Saved entries
---------------

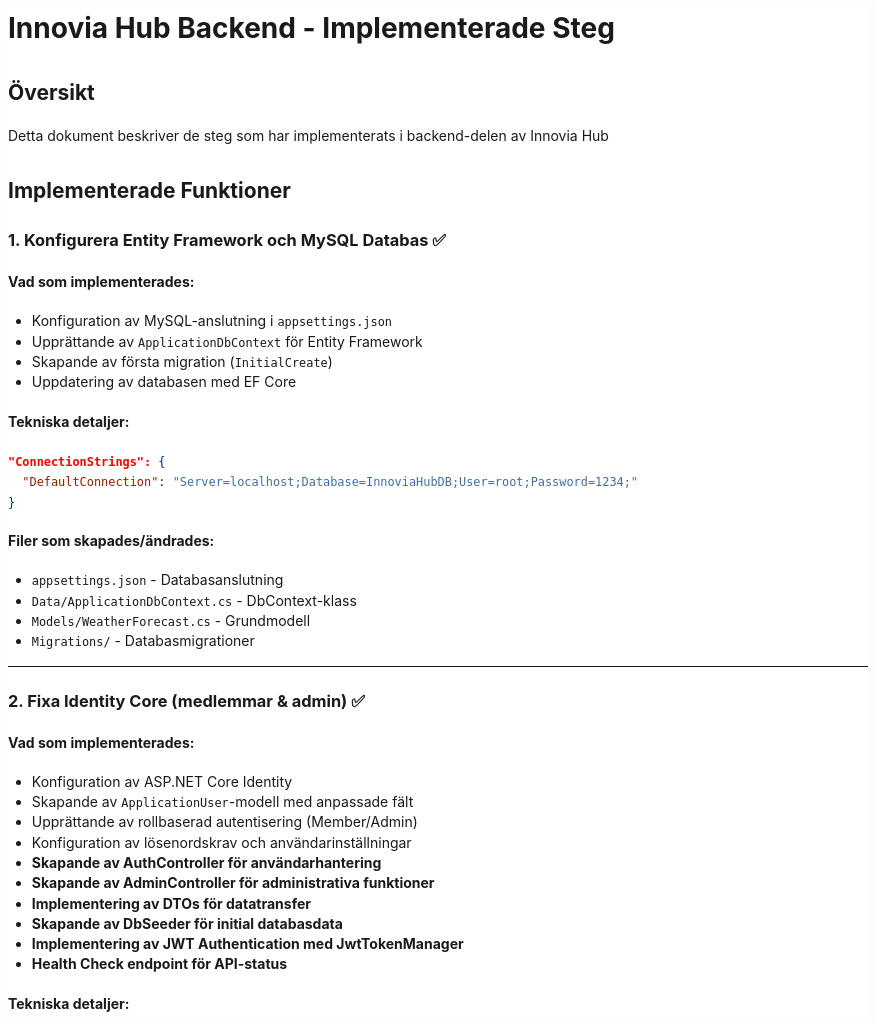 # Innovia Hub Backend - Implementerade Steg

## Översikt

Detta dokument beskriver de steg som har implementerats i backend-delen av Innovia Hub

## Implementerade Funktioner

### 1. Konfigurera Entity Framework och MySQL Databas ✅

#### Vad som implementerades:

- Konfiguration av MySQL-anslutning i `appsettings.json`
- Upprättande av `ApplicationDbContext` för Entity Framework
- Skapande av första migration (`InitialCreate`)
- Uppdatering av databasen med EF Core

#### Tekniska detaljer:

```json
"ConnectionStrings": {
  "DefaultConnection": "Server=localhost;Database=InnoviaHubDB;User=root;Password=1234;"
}
```

#### Filer som skapades/ändrades:

- `appsettings.json` - Databasanslutning
- `Data/ApplicationDbContext.cs` - DbContext-klass
- `Models/WeatherForecast.cs` - Grundmodell
- `Migrations/` - Databasmigrationer

---

### 2. Fixa Identity Core (medlemmar & admin) ✅

#### Vad som implementerades:

- Konfiguration av ASP.NET Core Identity
- Skapande av `ApplicationUser`-modell med anpassade fält
- Upprättande av rollbaserad autentisering (Member/Admin)
- Konfiguration av lösenordskrav och användarinställningar
- **Skapande av AuthController för användarhantering**
- **Skapande av AdminController för administrativa funktioner**
- **Implementering av DTOs för datatransfer**
- **Skapande av DbSeeder för initial databasdata**
- **Implementering av JWT Authentication med JwtTokenManager**
- **Health Check endpoint för API-status**

#### Tekniska detaljer:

---------------

= Aim of the task =
Give the number of lines in the records above in which the word "Skapande" appears. Include no other text.

= Response to this exercise =
5